**Work instruction:** Check every line of the data for the word "wall", and copy those that have it.

━━━━

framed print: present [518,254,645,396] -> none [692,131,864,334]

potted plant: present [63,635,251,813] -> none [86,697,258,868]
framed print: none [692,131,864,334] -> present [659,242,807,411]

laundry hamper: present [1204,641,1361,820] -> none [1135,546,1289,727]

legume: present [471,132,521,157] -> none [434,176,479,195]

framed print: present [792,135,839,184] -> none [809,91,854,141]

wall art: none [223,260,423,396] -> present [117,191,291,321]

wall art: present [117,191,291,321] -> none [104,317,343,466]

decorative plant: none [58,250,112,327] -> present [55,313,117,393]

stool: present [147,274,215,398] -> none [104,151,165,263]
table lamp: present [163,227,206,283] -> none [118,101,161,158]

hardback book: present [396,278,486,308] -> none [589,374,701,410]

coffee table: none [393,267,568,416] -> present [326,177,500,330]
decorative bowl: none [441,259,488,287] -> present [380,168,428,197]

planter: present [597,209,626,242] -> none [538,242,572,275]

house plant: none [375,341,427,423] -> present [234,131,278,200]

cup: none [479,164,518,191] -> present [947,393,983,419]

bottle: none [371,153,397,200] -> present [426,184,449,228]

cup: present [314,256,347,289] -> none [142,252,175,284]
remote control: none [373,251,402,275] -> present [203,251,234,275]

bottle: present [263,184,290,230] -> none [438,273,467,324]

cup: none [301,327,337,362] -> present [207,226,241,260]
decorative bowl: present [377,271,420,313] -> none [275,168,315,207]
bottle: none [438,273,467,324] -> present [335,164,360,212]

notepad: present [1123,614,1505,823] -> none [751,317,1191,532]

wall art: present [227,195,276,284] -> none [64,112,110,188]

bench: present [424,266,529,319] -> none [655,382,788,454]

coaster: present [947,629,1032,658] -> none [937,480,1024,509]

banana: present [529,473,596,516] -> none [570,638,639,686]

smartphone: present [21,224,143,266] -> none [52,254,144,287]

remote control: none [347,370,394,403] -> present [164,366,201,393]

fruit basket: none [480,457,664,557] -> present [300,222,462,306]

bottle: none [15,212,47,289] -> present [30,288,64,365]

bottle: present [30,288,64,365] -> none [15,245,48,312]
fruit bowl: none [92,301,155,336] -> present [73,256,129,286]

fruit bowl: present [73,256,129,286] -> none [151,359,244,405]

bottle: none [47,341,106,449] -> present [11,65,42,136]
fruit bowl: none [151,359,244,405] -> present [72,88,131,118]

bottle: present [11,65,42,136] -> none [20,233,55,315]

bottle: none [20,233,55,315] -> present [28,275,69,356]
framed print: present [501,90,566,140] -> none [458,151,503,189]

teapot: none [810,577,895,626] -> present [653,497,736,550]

━━━━

**Written response:**
wall art: none [223,260,423,396] -> present [117,191,291,321]
wall art: present [117,191,291,321] -> none [104,317,343,466]
wall art: present [227,195,276,284] -> none [64,112,110,188]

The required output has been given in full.